Two lines below mark the span: the one containing "left back paw: (560, 338)" and the one containing "right back paw: (604, 1127)". Set down both, plus every line between, exactly as they stand, and nothing else.

+ + + + +

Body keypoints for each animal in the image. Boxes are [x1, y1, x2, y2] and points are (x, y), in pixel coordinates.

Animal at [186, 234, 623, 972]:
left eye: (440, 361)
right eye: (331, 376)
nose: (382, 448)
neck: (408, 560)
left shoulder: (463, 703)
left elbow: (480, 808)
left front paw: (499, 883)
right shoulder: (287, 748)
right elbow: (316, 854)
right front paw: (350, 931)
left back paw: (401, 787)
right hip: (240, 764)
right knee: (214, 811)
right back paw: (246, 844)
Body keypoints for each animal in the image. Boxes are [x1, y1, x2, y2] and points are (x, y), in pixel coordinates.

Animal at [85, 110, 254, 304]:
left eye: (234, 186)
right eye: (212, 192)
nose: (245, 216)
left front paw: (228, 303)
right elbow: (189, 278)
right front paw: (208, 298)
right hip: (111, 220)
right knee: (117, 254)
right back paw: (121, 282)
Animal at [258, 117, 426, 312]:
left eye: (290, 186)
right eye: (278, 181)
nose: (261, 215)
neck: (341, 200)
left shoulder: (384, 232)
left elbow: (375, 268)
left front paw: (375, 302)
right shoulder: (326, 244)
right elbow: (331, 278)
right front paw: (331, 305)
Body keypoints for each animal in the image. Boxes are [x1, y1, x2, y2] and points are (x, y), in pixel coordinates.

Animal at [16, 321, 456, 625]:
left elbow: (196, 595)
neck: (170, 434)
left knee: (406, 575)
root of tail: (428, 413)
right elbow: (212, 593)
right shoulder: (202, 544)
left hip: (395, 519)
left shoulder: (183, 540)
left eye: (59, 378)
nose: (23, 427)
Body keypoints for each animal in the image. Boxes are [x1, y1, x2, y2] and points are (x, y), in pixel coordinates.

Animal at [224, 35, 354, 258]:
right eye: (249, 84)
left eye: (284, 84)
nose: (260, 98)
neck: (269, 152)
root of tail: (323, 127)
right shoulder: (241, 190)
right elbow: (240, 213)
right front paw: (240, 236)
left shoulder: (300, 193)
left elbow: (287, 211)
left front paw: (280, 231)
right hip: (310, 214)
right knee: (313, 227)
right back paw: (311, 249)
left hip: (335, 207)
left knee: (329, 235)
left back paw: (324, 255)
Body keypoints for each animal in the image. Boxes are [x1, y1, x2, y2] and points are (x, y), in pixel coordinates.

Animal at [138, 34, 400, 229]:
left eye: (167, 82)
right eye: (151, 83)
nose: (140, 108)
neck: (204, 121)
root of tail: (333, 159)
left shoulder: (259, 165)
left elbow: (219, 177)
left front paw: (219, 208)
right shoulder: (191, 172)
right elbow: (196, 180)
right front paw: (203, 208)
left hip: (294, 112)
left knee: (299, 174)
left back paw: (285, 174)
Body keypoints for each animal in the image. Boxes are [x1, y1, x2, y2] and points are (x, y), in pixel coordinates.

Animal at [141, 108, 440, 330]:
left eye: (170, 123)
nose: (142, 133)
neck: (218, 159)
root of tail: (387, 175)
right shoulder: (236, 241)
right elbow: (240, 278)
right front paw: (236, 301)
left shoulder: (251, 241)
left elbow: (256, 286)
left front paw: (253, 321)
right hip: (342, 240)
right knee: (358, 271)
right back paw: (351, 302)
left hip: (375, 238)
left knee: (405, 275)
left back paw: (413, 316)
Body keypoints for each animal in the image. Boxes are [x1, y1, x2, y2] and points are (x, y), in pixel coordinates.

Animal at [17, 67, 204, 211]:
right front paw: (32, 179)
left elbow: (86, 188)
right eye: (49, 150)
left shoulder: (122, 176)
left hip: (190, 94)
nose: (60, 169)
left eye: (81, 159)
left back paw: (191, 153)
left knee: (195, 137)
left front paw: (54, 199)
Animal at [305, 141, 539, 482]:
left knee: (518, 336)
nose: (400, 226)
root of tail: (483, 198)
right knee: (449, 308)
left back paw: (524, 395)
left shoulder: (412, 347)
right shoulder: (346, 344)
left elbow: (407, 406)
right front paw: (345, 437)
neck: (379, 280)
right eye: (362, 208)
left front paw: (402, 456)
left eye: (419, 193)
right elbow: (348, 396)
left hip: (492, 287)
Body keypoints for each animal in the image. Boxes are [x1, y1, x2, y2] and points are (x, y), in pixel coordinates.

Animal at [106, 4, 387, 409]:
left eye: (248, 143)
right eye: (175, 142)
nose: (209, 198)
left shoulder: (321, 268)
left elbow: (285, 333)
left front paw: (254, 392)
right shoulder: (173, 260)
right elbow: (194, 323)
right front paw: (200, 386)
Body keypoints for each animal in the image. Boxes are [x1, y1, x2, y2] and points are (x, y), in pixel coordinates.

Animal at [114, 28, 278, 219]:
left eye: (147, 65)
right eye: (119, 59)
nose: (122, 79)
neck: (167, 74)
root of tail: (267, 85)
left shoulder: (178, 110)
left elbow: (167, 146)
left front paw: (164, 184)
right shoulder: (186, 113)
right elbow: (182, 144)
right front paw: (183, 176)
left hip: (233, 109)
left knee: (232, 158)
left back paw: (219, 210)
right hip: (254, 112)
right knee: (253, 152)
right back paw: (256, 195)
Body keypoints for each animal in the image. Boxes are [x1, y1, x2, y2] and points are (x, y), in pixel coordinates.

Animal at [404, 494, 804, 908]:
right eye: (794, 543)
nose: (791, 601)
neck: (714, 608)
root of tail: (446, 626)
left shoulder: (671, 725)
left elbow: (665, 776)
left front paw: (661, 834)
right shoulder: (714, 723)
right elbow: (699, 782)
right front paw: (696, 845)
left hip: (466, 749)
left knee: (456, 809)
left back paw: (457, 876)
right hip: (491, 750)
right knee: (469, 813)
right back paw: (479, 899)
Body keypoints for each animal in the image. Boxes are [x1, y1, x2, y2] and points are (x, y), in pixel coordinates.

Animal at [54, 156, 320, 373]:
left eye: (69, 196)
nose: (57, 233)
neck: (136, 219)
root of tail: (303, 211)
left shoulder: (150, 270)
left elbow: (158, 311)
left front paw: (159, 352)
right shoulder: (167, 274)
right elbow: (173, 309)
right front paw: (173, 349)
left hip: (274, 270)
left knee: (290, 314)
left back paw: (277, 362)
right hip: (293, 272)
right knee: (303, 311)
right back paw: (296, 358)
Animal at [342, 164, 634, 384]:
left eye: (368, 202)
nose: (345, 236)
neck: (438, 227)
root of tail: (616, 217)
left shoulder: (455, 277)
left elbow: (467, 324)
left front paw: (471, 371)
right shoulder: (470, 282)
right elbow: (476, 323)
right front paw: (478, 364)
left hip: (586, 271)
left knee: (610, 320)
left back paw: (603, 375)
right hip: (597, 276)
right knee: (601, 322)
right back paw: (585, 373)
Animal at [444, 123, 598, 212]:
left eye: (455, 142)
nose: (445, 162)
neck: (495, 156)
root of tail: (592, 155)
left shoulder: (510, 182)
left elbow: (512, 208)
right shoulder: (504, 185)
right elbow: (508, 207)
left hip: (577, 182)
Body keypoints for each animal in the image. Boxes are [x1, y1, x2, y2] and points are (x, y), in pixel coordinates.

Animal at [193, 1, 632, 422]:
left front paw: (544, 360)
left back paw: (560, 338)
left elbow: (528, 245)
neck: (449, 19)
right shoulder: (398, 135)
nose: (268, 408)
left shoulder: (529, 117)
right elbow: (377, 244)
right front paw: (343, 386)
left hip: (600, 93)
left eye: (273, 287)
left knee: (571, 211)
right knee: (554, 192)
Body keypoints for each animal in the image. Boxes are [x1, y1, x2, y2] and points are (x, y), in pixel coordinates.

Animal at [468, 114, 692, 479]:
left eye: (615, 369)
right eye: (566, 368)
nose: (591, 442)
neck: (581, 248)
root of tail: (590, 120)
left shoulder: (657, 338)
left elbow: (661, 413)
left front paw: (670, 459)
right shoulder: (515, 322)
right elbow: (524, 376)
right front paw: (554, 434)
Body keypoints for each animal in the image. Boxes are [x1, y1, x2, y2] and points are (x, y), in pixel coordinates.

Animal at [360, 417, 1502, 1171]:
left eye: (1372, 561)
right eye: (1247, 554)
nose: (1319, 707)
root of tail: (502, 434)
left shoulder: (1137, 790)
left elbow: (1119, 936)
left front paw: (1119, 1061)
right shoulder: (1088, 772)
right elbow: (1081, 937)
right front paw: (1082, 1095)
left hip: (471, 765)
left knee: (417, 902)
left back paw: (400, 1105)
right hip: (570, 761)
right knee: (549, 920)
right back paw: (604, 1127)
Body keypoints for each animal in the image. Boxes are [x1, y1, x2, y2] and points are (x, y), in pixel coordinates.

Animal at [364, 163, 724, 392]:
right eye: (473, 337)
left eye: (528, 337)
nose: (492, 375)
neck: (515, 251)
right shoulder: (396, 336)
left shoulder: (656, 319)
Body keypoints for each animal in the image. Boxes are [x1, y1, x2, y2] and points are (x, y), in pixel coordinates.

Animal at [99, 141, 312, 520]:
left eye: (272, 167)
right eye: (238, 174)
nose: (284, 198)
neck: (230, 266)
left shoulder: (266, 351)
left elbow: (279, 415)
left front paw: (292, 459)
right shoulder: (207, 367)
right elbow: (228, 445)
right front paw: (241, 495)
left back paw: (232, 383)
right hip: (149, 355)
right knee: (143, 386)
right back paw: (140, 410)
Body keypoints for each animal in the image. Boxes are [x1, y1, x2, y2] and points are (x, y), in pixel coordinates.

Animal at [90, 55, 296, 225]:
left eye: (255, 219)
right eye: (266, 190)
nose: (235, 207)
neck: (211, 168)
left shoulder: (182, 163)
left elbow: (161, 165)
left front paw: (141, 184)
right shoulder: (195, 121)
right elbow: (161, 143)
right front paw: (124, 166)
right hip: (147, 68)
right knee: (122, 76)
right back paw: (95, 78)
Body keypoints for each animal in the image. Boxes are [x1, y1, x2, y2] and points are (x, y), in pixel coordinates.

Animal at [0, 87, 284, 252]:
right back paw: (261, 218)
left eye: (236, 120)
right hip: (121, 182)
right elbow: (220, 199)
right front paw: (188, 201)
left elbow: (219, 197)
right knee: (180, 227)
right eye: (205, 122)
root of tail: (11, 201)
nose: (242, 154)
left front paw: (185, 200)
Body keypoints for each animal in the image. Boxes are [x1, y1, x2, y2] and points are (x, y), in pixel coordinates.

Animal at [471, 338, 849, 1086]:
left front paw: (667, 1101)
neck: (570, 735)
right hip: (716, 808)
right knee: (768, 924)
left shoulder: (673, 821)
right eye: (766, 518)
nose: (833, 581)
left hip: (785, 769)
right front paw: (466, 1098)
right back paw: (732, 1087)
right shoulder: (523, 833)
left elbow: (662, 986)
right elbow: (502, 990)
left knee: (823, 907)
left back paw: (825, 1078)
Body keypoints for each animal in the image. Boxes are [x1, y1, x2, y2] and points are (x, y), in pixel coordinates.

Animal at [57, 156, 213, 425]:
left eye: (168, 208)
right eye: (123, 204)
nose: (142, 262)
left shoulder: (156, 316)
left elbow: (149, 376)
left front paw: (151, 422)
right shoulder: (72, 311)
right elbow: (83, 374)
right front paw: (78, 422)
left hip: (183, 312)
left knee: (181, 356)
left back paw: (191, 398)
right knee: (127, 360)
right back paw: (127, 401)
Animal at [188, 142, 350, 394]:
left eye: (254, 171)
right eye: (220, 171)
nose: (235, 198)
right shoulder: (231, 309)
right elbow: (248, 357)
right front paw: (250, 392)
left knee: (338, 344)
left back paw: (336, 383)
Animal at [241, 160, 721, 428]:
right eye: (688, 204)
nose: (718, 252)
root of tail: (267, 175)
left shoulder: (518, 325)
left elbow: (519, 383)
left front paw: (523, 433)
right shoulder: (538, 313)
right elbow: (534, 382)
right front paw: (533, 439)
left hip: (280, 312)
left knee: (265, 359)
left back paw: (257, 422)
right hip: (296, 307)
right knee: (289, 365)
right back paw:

+ + + + +

RESULT BELOW
left back paw: (560, 338)
left elbow: (528, 245)
neck: (449, 19)
right shoulder: (398, 135)
nose: (268, 408)
left shoulder: (529, 117)
right elbow: (377, 244)
right front paw: (343, 386)
left hip: (600, 93)
left eye: (273, 287)
left knee: (571, 211)
right knee: (554, 192)
Body keypoints for each animal in the image. Boxes are [x1, y1, x2, y2] and points are (x, y), in pixel coordinates.

Animal at [468, 114, 692, 479]:
left eye: (615, 369)
right eye: (566, 368)
nose: (591, 442)
neck: (581, 248)
root of tail: (590, 120)
left shoulder: (657, 338)
left elbow: (661, 413)
left front paw: (670, 459)
right shoulder: (515, 322)
right elbow: (524, 376)
right front paw: (554, 434)
Body keypoints for each animal in the image. Boxes are [x1, y1, x2, y2] and points are (x, y), in pixel coordinates.

Animal at [360, 417, 1502, 1171]:
left eye: (1372, 561)
right eye: (1247, 554)
nose: (1319, 707)
root of tail: (502, 434)
left shoulder: (1137, 790)
left elbow: (1119, 936)
left front paw: (1119, 1061)
right shoulder: (1088, 772)
right elbow: (1081, 937)
right front paw: (1082, 1095)
left hip: (471, 765)
left knee: (417, 902)
left back paw: (400, 1105)
right hip: (570, 761)
right knee: (549, 920)
right back paw: (604, 1127)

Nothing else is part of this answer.